On his Life of Dad Show, Riles recounts their sad experience, “As the day went on, it was devastating but she went into labor and had the baby…and that’s why I wanted to tell this story because I wanted people to know that this is an option. The baby was born, we held the baby, the doctor gave the baby to us, and we were with him for about an hour just taking turns holding and singing to him and talking to him and telling about his brother and sister and we were crying, we’re crushed, but at he same time it was beautiful. Even though our son wasn’t alive, life never felt so, I can’t think of the right verb, amazing….parts of it were amazing, to be holding your son there… At the same time you’re thinking about the life that he’s not going to have…so sad but at the same time so powerful knowing and proud knowing that we, especially my wife, did everything she could for that kid, and gave him the same respect and love and support as she did our other two babies that are of course, are alive…and to have no regrets at this point.”
This was originally posted to the Life of Dad Blog:
I held you on Friday night for the first and last time ever. It was one of the saddest, proudest, most heartbreaking, and beautiful moments of my life. It was an honor to hold you.
I’m proud of you, son. Even though you only made it halfway through the pregnancy, you have left a mark on our family that will last forever.
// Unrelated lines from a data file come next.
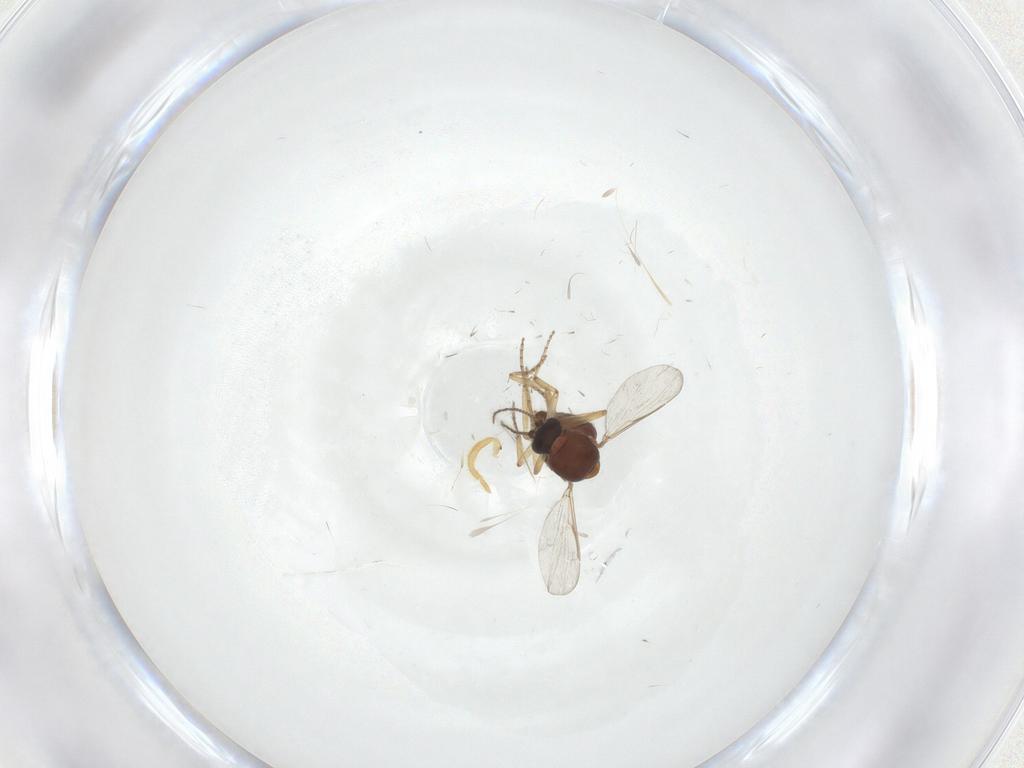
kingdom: Animalia
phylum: Arthropoda
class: Insecta
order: Diptera
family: Ceratopogonidae
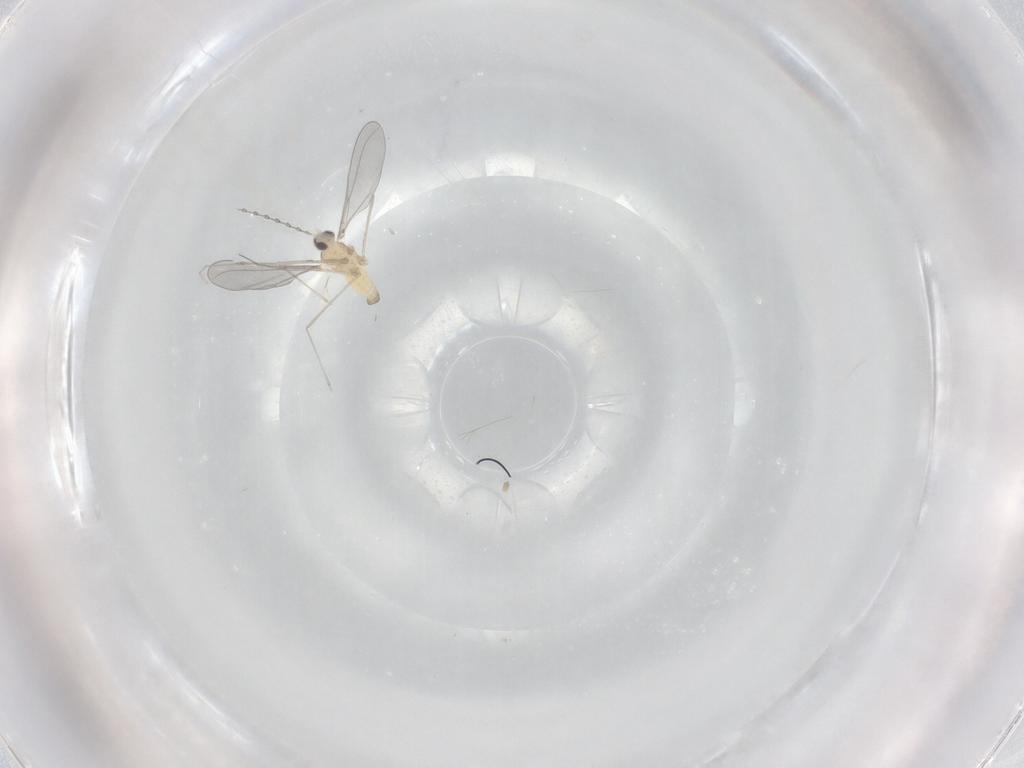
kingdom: Animalia
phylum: Arthropoda
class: Insecta
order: Diptera
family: Cecidomyiidae
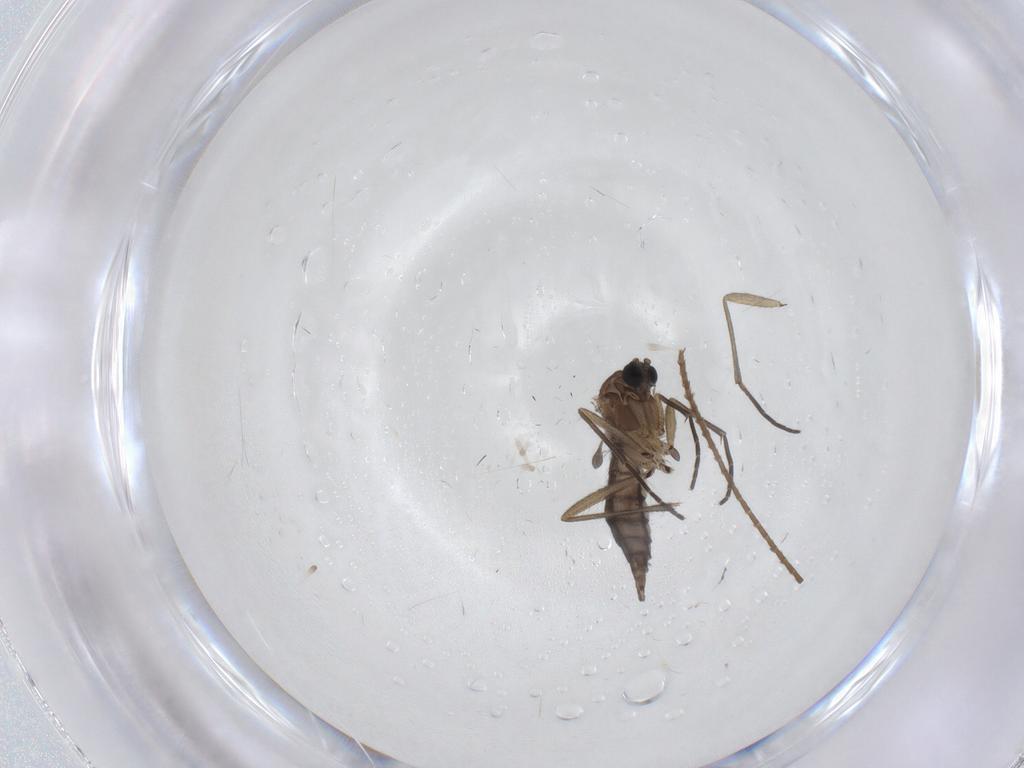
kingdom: Animalia
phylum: Arthropoda
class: Insecta
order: Diptera
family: Sciaridae
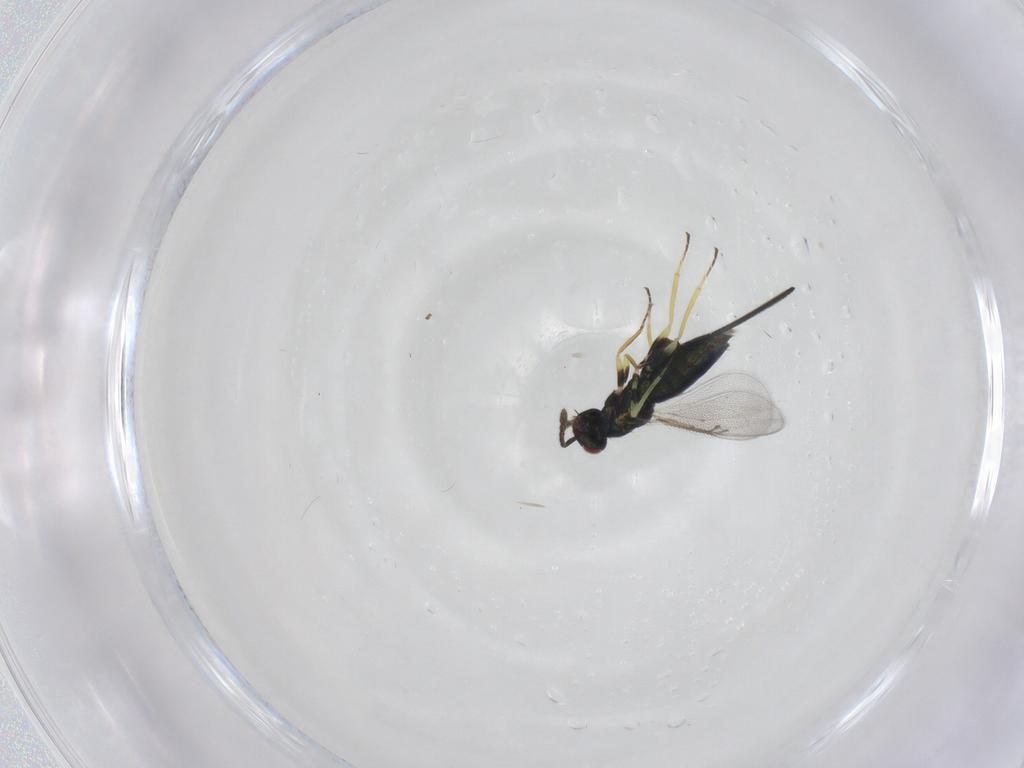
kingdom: Animalia
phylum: Arthropoda
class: Insecta
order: Hymenoptera
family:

Because of you, I love my wife more than ever. Because of you, I feel a stronger connection with my kids then ever. When I hug them, I feel your presence.
Sadly, I’ll always remember the phone call last week from your mom when she told me that we lost you. I was home with your brother and sister, and I was in shock. Your pregnancy seemed to be the smoothest and most healthy one that your mom had ever had. I did my best to comfort her on the phone, and then we grieved together when you both got home. Our kids didn’t let us cry too much, though, because they kept requesting snacks, more snacks, and more snacks after that.
Usually Friday is a day that I look forward to, but not last Friday. I never shave on Fridays, but this time I did. This was the only day that I would ever hold you…I had to look my best. When we checked into the hospital at 8AM, it was a dark, dreary, and rainy day, just like the feeling in our hearts.
Your mom took medication to start the labor process, and over the next 10 hours, she showed her love and devotion to you as we neared your birth. By the way, your mom is the most incredible and beautiful person I have ever met. I’m so lucky to be with her and call her my wife.
At 8:35PM on Friday, February 28th, you were born. Even though there was no life in your beautiful body, you were full of love, heart, and courage.
ScotlandYour mom held you, and then it was my turn. I felt both happy and devastated to be holding my second son in the palm of my hands. We cried. We told you about your brother and sister. We visualized you running through open fields somewhere, free, happy, and full of life. We sang to you. After singing the final line of “Silent Night” to you… “Sleep in heavenly peace…” we knew that it was time to say goodbye.
You were with us for way too short of a time, but you will be remembered forever. We named you Scotland Bansley Riles, and your mom and I will bring your ashes with us someday when we travel to Scotland. Usually we don’t travel with our kids (they’re a little too crazy), but we want to show you the world.
Our precious Scotty… I miss you more than I’ve ever missed anything. We love you. We will honor you. We will be better parents and people because of you. Thank you.
Riles said that he posted this letter and is speaking about this because he said when people go through a miscarriage they feel they are all alone.